TASK INPUTS:

--- START ---

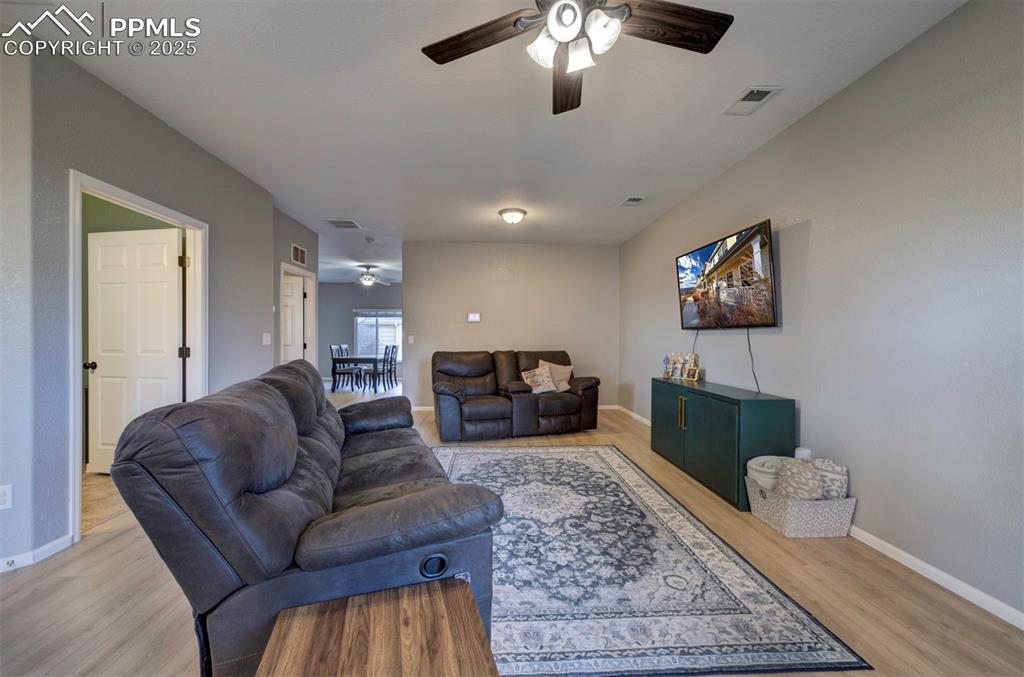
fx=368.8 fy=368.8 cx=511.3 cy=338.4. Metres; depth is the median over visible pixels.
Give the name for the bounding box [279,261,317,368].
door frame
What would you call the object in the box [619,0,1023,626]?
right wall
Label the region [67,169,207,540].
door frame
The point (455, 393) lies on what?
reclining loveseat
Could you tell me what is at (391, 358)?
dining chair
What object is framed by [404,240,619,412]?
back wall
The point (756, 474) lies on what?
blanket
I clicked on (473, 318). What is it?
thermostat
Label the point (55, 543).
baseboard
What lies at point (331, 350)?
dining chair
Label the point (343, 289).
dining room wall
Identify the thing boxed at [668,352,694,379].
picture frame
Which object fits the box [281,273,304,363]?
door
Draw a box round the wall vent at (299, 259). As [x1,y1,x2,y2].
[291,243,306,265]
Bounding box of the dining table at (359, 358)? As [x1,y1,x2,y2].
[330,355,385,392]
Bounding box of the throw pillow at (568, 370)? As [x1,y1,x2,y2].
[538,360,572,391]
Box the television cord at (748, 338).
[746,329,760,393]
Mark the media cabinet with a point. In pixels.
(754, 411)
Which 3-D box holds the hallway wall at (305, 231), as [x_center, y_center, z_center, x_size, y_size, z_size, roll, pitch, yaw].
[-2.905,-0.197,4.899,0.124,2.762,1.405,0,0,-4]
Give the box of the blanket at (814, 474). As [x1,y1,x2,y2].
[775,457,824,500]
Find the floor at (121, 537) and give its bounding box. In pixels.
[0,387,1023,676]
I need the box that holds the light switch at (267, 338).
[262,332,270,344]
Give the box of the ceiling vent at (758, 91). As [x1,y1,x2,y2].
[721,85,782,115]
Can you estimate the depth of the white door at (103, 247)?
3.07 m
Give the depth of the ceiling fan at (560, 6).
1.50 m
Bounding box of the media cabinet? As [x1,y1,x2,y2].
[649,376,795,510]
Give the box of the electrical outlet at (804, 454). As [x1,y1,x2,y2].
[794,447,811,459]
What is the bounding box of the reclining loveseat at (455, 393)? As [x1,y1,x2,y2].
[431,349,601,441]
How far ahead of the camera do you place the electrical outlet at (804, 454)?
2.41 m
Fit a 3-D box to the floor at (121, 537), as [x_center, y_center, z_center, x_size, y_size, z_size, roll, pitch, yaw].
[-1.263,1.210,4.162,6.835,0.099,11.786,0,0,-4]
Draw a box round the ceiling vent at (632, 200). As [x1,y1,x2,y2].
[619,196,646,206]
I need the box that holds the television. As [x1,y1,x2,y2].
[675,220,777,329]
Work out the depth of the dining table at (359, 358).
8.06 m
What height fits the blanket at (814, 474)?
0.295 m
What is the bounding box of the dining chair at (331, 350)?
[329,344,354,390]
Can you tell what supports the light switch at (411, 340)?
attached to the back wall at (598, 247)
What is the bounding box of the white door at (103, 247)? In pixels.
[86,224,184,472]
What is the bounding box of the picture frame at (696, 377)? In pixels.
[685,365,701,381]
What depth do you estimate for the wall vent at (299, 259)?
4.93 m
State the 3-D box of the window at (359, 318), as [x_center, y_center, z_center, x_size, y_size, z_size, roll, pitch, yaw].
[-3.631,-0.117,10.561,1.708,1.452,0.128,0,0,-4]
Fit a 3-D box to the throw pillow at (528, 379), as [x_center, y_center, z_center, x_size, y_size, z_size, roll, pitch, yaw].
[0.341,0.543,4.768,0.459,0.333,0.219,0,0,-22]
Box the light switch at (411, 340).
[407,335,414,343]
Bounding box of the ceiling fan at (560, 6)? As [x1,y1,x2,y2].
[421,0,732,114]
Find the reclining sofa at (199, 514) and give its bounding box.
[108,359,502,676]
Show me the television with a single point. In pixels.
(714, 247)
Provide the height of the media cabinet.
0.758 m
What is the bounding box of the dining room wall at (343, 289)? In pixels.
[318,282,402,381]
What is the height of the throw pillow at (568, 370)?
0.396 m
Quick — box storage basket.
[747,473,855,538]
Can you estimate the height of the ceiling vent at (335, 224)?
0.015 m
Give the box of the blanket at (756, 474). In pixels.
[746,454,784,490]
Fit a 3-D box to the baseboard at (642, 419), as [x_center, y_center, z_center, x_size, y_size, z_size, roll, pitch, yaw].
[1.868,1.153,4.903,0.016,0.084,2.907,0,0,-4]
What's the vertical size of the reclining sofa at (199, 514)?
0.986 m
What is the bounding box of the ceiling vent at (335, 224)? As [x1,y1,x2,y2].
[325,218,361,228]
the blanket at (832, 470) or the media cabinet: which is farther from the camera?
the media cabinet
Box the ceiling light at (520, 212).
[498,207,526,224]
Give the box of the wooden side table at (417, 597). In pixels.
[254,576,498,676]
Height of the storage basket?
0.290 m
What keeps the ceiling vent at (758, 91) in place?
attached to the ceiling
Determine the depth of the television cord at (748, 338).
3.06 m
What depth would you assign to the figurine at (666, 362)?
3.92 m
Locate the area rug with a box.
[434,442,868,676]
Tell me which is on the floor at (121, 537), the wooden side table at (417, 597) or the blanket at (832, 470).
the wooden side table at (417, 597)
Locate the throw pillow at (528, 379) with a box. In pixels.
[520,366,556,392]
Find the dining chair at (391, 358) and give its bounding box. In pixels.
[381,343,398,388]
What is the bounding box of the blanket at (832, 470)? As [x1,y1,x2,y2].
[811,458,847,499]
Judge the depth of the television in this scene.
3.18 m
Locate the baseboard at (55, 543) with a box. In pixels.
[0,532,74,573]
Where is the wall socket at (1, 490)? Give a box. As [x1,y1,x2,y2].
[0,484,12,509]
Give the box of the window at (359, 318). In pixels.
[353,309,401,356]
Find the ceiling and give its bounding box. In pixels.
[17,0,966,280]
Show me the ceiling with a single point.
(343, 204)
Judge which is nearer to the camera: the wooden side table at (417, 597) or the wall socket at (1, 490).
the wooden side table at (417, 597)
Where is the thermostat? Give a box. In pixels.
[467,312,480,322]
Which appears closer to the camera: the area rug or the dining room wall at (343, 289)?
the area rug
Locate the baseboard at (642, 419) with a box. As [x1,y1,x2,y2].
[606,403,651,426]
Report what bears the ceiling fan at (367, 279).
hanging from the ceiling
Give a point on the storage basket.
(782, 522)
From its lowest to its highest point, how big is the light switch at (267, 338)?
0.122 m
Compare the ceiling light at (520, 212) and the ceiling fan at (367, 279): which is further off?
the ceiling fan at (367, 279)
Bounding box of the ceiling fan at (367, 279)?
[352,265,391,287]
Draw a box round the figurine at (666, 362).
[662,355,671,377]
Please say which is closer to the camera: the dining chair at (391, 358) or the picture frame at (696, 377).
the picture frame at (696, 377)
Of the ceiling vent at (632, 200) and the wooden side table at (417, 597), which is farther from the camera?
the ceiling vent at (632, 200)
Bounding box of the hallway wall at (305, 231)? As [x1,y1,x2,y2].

--- END ---

ACTIVITY:
A faithful copy of all the entries is required, pictures excluded.

YOUR RESPONSE:
fx=368.8 fy=368.8 cx=511.3 cy=338.4. Metres; depth is the median over visible pixels.
Give the name for the bounding box [279,261,317,368].
door frame
What would you call the object in the box [619,0,1023,626]?
right wall
Label the region [67,169,207,540].
door frame
The point (455, 393) lies on what?
reclining loveseat
Could you tell me what is at (391, 358)?
dining chair
What object is framed by [404,240,619,412]?
back wall
The point (756, 474) lies on what?
blanket
I clicked on (473, 318). What is it?
thermostat
Label the point (55, 543).
baseboard
What lies at point (331, 350)?
dining chair
Label the point (343, 289).
dining room wall
Identify the thing boxed at [668,352,694,379].
picture frame
Which object fits the box [281,273,304,363]?
door
Draw a box round the wall vent at (299, 259). As [x1,y1,x2,y2].
[291,243,306,265]
Bounding box of the dining table at (359, 358)? As [x1,y1,x2,y2].
[330,355,385,392]
Bounding box of the throw pillow at (568, 370)? As [x1,y1,x2,y2].
[538,360,572,391]
Box the television cord at (748, 338).
[746,329,760,393]
Mark the media cabinet with a point. In pixels.
(754, 411)
Which 3-D box holds the hallway wall at (305, 231), as [x_center, y_center, z_center, x_size, y_size, z_size, roll, pitch, yaw].
[-2.905,-0.197,4.899,0.124,2.762,1.405,0,0,-4]
Give the box of the blanket at (814, 474). As [x1,y1,x2,y2].
[775,457,824,500]
Find the floor at (121, 537) and give its bounding box. In pixels.
[0,387,1023,676]
I need the box that holds the light switch at (267, 338).
[262,332,270,344]
Give the box of the ceiling vent at (758, 91). As [x1,y1,x2,y2].
[721,85,782,115]
Can you estimate the depth of the white door at (103, 247)?
3.07 m
Give the depth of the ceiling fan at (560, 6).
1.50 m
Bounding box of the media cabinet? As [x1,y1,x2,y2].
[649,376,795,510]
Give the box of the electrical outlet at (804, 454). As [x1,y1,x2,y2].
[794,447,811,459]
What is the bounding box of the reclining loveseat at (455, 393)? As [x1,y1,x2,y2].
[431,349,601,441]
How far ahead of the camera do you place the electrical outlet at (804, 454)?
2.41 m
Fit a 3-D box to the floor at (121, 537), as [x_center, y_center, z_center, x_size, y_size, z_size, roll, pitch, yaw].
[-1.263,1.210,4.162,6.835,0.099,11.786,0,0,-4]
Draw a box round the ceiling vent at (632, 200). As [x1,y1,x2,y2].
[619,196,646,206]
I need the box that holds the television. As [x1,y1,x2,y2].
[675,220,777,329]
Work out the depth of the dining table at (359, 358).
8.06 m
What height fits the blanket at (814, 474)?
0.295 m
What is the bounding box of the dining chair at (331, 350)?
[329,344,354,390]
Can you tell what supports the light switch at (411, 340)?
attached to the back wall at (598, 247)
What is the bounding box of the white door at (103, 247)? In pixels.
[86,224,184,472]
What is the bounding box of the picture frame at (696, 377)? In pixels.
[685,365,701,381]
What depth do you estimate for the wall vent at (299, 259)?
4.93 m
State the 3-D box of the window at (359, 318), as [x_center, y_center, z_center, x_size, y_size, z_size, roll, pitch, yaw].
[-3.631,-0.117,10.561,1.708,1.452,0.128,0,0,-4]
Fit a 3-D box to the throw pillow at (528, 379), as [x_center, y_center, z_center, x_size, y_size, z_size, roll, pitch, yaw].
[0.341,0.543,4.768,0.459,0.333,0.219,0,0,-22]
Box the light switch at (411, 340).
[407,335,414,343]
Bounding box of the ceiling fan at (560, 6)? As [x1,y1,x2,y2].
[421,0,732,114]
Find the reclining sofa at (199, 514) and give its bounding box.
[108,359,502,676]
Show me the television with a single point. In pixels.
(714, 247)
Provide the height of the media cabinet.
0.758 m
What is the bounding box of the dining room wall at (343, 289)? In pixels.
[318,282,402,381]
What is the height of the throw pillow at (568, 370)?
0.396 m
Quick — box storage basket.
[747,473,855,538]
Can you estimate the height of the ceiling vent at (335, 224)?
0.015 m
Give the box of the blanket at (756, 474). In pixels.
[746,454,784,490]
Fit a 3-D box to the baseboard at (642, 419), as [x_center, y_center, z_center, x_size, y_size, z_size, roll, pitch, yaw].
[1.868,1.153,4.903,0.016,0.084,2.907,0,0,-4]
What's the vertical size of the reclining sofa at (199, 514)?
0.986 m
What is the bounding box of the ceiling vent at (335, 224)? As [x1,y1,x2,y2].
[325,218,361,228]
the blanket at (832, 470) or the media cabinet: which is farther from the camera?
the media cabinet
Box the ceiling light at (520, 212).
[498,207,526,224]
Give the box of the wooden side table at (417, 597). In pixels.
[254,576,498,676]
Height of the storage basket?
0.290 m
What keeps the ceiling vent at (758, 91) in place?
attached to the ceiling
Determine the depth of the television cord at (748, 338).
3.06 m
What depth would you assign to the figurine at (666, 362)?
3.92 m
Locate the area rug with a box.
[434,442,868,676]
Tell me which is on the floor at (121, 537), the wooden side table at (417, 597) or the blanket at (832, 470).
the wooden side table at (417, 597)
Locate the throw pillow at (528, 379) with a box. In pixels.
[520,366,556,392]
Find the dining chair at (391, 358) and give its bounding box. In pixels.
[381,343,398,388]
What is the bounding box of the blanket at (832, 470)? As [x1,y1,x2,y2].
[811,458,847,499]
Judge the depth of the television in this scene.
3.18 m
Locate the baseboard at (55, 543) with a box. In pixels.
[0,532,74,573]
Where is the wall socket at (1, 490)? Give a box. As [x1,y1,x2,y2].
[0,484,12,509]
Give the box of the window at (359, 318). In pixels.
[353,309,401,356]
Find the ceiling and give its bounding box. In pixels.
[17,0,966,280]
Show me the ceiling with a single point.
(343, 204)
Judge which is nearer to the camera: the wooden side table at (417, 597) or the wall socket at (1, 490).
the wooden side table at (417, 597)
Where is the thermostat? Give a box. In pixels.
[467,312,480,322]
Which appears closer to the camera: the area rug or the dining room wall at (343, 289)?
the area rug
Locate the baseboard at (642, 419) with a box. As [x1,y1,x2,y2].
[606,403,651,426]
Report what bears the ceiling fan at (367, 279).
hanging from the ceiling
Give a point on the storage basket.
(782, 522)
From its lowest to its highest point, how big is the light switch at (267, 338)?
0.122 m
Compare the ceiling light at (520, 212) and the ceiling fan at (367, 279): which is further off?
the ceiling fan at (367, 279)
Bounding box of the ceiling fan at (367, 279)?
[352,265,391,287]
Draw a box round the figurine at (666, 362).
[662,355,671,377]
Please say which is closer to the camera: the dining chair at (391, 358) or the picture frame at (696, 377).
the picture frame at (696, 377)
Of the ceiling vent at (632, 200) and the wooden side table at (417, 597), which is farther from the camera?
the ceiling vent at (632, 200)
Bounding box of the hallway wall at (305, 231)? As [x1,y1,x2,y2].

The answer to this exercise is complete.